• **Text segment**:
A Budget to boost jobs must help with rocketing employment costs

  • Average employment costs are set to rise by £2,600 showing the need to enhance Employment Allowance
  • Support for self-employment to combat moves that could disincentivise setting yourself up in business

In its submission to the Chancellor of the Exchequer in advance of Spring Budget 2017, the Federation of Small Businesses (FSB) has called for a pro-business Budget that boosts jobs and long-term growth. Recognising tight public finances, the Chancellor should use the Budget to show he backs British businesses to improve job creation and drive productivity across the nations and regions of the UK.

While small business confidence has rebounded to levels seen at the start of 2016, growth prospects for small firms are falling as they face the challenges ahead. FSB’s new analysis shows that the average FSB employer will face £2,600 in additional employment costs from Government policy in the 2017/2018 tax year.  The increase is fast accelerating as small firms face an ongoing increase in the National Living Wage, doubled up with a resulting rise in National Insurance contributions. In addition, pensions auto-enrolment, which the very smallest employers have to comply with, is already about to rise. This triple hit has left many members wondering how they are going to meet the extra costs, and could stop others from creating jobs altogether.

• **Work to do**:
Echo the stretch of the small-business budget text that opens with the words containing "In its submission" and closes with "regions of the UK.".

• **Entries shown**:
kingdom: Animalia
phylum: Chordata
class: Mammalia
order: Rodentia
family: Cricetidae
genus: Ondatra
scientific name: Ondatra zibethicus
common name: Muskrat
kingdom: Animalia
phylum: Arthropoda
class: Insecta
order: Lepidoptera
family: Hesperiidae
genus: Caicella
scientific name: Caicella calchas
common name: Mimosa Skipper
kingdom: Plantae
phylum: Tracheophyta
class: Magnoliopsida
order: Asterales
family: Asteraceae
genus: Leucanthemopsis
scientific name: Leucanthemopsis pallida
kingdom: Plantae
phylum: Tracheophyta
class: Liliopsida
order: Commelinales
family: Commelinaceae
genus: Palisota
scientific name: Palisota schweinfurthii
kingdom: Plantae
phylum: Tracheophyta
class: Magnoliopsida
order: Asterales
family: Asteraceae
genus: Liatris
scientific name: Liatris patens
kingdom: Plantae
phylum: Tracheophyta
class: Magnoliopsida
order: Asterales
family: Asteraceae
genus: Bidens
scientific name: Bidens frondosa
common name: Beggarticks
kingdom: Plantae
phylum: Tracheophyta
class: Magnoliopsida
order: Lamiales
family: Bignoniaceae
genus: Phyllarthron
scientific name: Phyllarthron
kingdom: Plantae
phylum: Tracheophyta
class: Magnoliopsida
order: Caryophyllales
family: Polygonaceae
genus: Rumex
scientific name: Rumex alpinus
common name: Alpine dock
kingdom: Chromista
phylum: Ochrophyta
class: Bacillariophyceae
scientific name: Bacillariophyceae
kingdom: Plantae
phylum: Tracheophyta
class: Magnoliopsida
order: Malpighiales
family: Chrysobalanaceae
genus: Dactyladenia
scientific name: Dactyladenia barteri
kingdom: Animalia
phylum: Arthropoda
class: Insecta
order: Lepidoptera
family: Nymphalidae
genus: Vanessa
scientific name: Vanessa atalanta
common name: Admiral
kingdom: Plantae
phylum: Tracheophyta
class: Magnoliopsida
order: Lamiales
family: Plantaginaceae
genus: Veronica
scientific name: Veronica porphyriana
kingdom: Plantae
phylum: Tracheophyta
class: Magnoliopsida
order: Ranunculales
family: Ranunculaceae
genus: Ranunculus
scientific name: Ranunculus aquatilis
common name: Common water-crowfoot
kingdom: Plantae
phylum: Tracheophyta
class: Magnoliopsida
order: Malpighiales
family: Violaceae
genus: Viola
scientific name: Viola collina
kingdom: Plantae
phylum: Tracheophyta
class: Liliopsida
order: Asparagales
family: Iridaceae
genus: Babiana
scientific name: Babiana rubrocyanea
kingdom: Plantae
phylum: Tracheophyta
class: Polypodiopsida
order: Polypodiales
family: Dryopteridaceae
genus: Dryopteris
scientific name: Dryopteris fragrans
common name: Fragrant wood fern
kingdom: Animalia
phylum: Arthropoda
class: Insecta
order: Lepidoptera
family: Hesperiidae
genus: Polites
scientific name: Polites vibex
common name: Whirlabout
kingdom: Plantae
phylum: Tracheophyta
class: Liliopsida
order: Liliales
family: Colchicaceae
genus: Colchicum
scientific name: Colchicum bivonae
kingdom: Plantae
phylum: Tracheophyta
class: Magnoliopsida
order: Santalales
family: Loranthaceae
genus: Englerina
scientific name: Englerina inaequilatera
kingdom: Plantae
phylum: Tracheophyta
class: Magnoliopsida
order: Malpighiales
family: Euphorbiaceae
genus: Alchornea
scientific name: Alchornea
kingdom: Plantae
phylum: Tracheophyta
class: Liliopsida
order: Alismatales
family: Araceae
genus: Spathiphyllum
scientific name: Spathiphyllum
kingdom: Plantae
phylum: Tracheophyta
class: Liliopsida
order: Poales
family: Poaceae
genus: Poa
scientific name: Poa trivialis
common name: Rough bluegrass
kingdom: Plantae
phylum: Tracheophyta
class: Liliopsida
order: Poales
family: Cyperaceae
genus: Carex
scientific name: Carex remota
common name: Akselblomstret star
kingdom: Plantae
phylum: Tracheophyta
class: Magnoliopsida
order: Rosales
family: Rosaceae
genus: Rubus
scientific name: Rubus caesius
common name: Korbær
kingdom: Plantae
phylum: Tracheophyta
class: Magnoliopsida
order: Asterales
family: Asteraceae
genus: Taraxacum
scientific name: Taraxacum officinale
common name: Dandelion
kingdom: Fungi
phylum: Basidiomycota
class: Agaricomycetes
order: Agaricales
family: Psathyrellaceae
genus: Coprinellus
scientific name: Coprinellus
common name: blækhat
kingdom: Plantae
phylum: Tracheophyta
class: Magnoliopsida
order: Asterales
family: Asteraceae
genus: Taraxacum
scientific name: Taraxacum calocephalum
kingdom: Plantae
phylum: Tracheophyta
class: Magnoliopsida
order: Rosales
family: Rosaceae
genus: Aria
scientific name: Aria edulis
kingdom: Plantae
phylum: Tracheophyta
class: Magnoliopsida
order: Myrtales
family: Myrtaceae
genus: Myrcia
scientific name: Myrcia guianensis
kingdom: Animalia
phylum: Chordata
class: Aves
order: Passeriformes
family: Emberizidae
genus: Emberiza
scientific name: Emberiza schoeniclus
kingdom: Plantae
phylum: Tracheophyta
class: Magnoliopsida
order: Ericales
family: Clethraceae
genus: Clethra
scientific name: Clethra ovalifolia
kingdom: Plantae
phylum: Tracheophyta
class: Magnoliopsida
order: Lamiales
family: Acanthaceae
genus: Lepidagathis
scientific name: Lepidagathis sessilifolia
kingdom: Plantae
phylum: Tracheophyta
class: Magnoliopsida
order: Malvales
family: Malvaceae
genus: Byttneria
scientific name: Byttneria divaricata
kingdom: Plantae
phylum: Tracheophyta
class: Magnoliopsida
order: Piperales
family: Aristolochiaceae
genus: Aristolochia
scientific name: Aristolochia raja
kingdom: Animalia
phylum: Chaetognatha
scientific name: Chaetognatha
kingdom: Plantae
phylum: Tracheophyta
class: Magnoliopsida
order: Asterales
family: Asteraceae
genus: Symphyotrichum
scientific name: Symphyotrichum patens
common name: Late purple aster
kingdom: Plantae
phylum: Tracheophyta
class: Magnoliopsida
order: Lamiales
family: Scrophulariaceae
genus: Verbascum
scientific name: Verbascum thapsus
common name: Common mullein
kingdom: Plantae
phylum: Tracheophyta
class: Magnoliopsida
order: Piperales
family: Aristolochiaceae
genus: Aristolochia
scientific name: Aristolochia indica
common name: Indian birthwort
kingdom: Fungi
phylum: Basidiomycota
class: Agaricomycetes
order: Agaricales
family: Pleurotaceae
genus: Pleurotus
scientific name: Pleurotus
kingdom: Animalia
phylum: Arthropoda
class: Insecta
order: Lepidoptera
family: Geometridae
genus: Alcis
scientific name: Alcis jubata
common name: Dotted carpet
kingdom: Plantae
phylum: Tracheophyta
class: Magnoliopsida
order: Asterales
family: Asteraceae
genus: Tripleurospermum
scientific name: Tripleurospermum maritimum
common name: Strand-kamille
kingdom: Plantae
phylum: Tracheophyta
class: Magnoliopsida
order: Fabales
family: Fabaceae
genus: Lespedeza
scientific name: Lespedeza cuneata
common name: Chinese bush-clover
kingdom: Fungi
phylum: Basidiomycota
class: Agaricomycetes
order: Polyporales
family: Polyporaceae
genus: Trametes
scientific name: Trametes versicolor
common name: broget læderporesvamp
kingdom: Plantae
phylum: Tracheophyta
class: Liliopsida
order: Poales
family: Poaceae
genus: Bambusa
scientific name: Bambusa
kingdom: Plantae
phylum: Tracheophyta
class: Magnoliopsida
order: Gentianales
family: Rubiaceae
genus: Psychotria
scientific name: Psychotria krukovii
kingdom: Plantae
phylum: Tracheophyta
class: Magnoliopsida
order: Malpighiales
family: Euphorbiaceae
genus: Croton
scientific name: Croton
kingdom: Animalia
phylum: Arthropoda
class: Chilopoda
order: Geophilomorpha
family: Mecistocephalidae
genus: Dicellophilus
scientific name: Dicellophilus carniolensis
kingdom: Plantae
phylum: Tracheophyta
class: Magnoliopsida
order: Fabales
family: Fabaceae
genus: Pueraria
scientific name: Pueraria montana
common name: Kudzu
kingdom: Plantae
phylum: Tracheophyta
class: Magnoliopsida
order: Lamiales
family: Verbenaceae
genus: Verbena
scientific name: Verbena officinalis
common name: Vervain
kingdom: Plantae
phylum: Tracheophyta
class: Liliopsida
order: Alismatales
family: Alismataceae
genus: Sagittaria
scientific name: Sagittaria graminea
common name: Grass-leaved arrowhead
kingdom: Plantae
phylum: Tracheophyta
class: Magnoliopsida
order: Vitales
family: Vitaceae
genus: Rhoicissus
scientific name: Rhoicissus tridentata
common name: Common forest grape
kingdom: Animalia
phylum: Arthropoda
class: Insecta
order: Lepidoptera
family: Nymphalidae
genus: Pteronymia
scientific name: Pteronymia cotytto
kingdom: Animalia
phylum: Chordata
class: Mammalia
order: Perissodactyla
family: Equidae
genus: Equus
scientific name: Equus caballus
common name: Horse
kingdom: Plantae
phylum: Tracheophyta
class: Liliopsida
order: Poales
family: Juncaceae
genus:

• **Exercise solution**:
In its submission to the Chancellor of the Exchequer in advance of Spring Budget 2017, the Federation of Small Businesses (FSB) has called for a pro-business Budget that boosts jobs and long-term growth. Recognising tight public finances, the Chancellor should use the Budget to show he backs British businesses to improve job creation and drive productivity across the nations and regions of the UK.